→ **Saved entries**
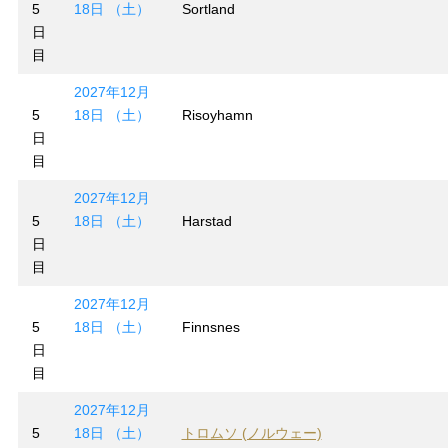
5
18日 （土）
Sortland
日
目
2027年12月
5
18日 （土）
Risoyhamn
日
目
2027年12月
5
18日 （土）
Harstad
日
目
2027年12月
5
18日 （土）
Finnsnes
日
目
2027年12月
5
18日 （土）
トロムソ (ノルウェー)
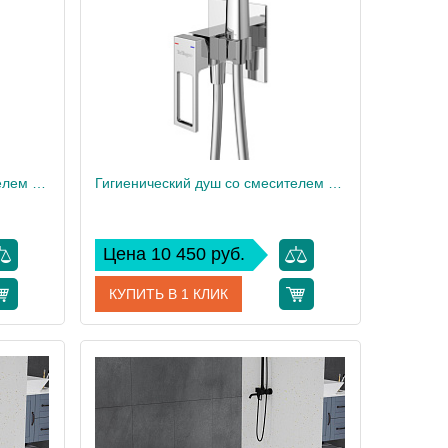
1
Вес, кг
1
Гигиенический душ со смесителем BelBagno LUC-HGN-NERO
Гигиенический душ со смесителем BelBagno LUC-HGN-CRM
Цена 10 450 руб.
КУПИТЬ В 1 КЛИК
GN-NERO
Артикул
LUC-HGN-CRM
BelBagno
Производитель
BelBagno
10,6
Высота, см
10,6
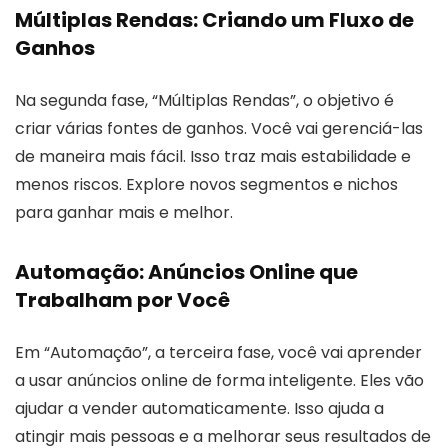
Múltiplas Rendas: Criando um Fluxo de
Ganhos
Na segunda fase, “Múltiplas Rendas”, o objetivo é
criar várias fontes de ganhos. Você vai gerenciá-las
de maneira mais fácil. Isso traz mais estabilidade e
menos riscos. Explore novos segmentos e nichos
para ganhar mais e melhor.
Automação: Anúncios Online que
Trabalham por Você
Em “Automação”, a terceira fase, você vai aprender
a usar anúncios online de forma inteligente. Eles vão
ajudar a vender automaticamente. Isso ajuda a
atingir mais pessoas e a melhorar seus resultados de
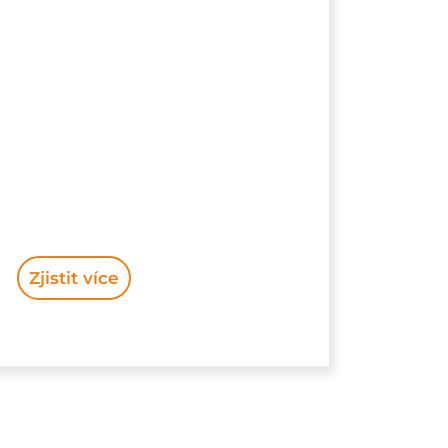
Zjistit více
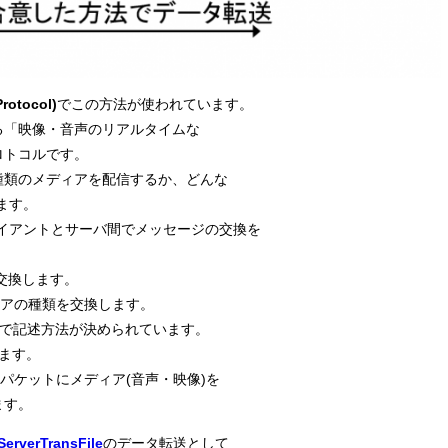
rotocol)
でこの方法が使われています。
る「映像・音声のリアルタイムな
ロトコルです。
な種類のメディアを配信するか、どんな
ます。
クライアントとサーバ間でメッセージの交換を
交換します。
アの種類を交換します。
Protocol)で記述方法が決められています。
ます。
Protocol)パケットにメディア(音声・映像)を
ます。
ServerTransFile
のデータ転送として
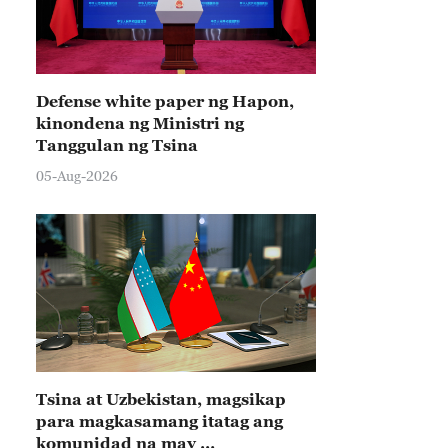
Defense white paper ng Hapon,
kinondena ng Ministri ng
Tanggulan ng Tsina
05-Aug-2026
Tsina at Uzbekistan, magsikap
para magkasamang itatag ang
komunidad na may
--
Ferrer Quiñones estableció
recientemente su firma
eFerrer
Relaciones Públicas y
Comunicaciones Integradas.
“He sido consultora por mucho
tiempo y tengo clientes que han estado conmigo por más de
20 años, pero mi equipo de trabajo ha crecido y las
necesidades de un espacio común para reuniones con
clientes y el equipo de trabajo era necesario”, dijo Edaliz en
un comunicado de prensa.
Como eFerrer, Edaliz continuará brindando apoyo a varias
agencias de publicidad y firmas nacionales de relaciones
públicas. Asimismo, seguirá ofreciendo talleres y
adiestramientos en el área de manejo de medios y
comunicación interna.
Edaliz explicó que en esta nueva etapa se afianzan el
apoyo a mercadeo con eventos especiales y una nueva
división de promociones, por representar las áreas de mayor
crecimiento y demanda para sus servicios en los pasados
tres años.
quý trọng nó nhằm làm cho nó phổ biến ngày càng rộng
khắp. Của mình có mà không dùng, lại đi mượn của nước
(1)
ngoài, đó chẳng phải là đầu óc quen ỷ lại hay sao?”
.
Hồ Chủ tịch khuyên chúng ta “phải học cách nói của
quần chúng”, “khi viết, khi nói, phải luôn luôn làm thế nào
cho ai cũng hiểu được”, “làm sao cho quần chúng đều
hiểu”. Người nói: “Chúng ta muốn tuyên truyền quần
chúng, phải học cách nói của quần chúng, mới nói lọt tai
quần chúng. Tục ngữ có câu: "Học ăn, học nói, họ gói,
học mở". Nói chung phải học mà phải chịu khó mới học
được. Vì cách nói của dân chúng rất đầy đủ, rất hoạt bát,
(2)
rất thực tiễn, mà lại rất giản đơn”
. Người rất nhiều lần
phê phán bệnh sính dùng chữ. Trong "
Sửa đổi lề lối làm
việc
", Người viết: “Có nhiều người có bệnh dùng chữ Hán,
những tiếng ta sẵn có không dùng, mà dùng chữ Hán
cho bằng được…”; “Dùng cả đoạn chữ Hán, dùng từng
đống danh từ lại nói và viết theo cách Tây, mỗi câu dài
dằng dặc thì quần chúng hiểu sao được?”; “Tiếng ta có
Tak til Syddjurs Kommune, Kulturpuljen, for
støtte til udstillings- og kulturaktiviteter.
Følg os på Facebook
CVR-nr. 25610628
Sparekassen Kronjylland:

→ **Problem details**
Copy all lines of the records in which the string "mais" can be found.

→ **Answer to this problem**
de maneira mais fácil. Isso traz mais estabilidade e
para ganhar mais e melhor.
atingir mais pessoas e a melhorar seus resultados de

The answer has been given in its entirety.